I faded in and out after that. A plain car with hidden cop lights blazed into the cemetery,
but only the one, as far as I could tell face-down in the dirt. Scott Jenkins and another man jumped out. He hurried to me while Scott scanned the vicinity for assailants and wrongdoers. I could have saved him the trouble but speech was beyond my grasp at the moment. His companion knelt over me, nothing more than a blurry silhouette against the hard crystalline summer blue of the sky.
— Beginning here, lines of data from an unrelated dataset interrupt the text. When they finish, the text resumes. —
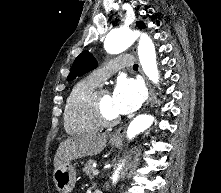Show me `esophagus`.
<instances>
[{
    "label": "esophagus",
    "mask_w": 221,
    "mask_h": 193,
    "mask_svg": "<svg viewBox=\"0 0 221 193\" xmlns=\"http://www.w3.org/2000/svg\"><path fill=\"white\" fill-rule=\"evenodd\" d=\"M136 50H137V47L134 46L133 47L134 53H136ZM145 81H146V85H147V88H148L149 96H148L147 101L144 104V109L150 104V102L152 101V97H153V90L151 88V85L147 81L146 78H145ZM125 130H126V126L119 128L115 133L112 134L111 139H114V140L120 139L122 134L125 132Z\"/></svg>",
    "instance_id": "obj_1"
}]
</instances>
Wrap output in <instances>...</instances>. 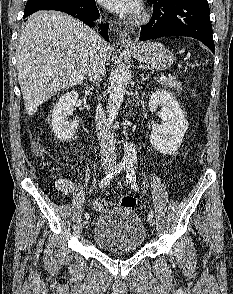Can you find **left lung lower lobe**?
Here are the masks:
<instances>
[{
  "label": "left lung lower lobe",
  "mask_w": 233,
  "mask_h": 294,
  "mask_svg": "<svg viewBox=\"0 0 233 294\" xmlns=\"http://www.w3.org/2000/svg\"><path fill=\"white\" fill-rule=\"evenodd\" d=\"M153 16L141 27L140 41L163 36H188L204 43L213 53L215 46L207 0H153Z\"/></svg>",
  "instance_id": "left-lung-lower-lobe-1"
}]
</instances>
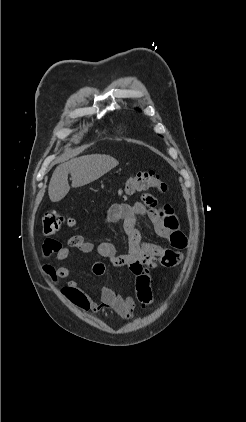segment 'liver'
<instances>
[{
  "instance_id": "liver-1",
  "label": "liver",
  "mask_w": 246,
  "mask_h": 422,
  "mask_svg": "<svg viewBox=\"0 0 246 422\" xmlns=\"http://www.w3.org/2000/svg\"><path fill=\"white\" fill-rule=\"evenodd\" d=\"M118 165V161L108 155H86L74 158L56 167L51 177L48 194L52 202L62 200L69 192L68 174L71 175L72 187L87 185Z\"/></svg>"
}]
</instances>
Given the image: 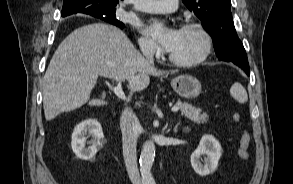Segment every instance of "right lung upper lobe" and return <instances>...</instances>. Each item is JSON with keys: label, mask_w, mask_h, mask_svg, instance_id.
Instances as JSON below:
<instances>
[{"label": "right lung upper lobe", "mask_w": 293, "mask_h": 184, "mask_svg": "<svg viewBox=\"0 0 293 184\" xmlns=\"http://www.w3.org/2000/svg\"><path fill=\"white\" fill-rule=\"evenodd\" d=\"M62 13L63 17L75 14V13H85L92 15L94 17L105 19L98 17V15L93 11V7L97 6L100 9H114L118 4V0H64ZM108 20V19H107Z\"/></svg>", "instance_id": "obj_1"}]
</instances>
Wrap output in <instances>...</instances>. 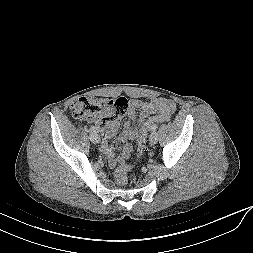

“Are you hurt? Did someone attack you?” Well, yes and no. I was sure Cora’s intention wasn’t malicious, but the result had felled me like a sapling. Monosyllabic replies were the best I could do, though.
“Migraine.” I shook my head and nearly blacked out again. “Kids?”
“They’re fine. They’re right here.” He leaned over me, ran his hands over the back of my head and down my body. At any other time, I might have found this attention from a man titillating but right now it was all I could do to not puke on him. Fingers fell on the pulse at my throat, withdrew and landed on my face, thumbing back my eyelids. I caught a jumbled glimpse of a stubbled chin and blue eyes before another icy spike of agony impaled me through the temples. Satisfied I was uninjured, at least physically, he turned to the kids. “Is your aunt diabetic or anything like that?”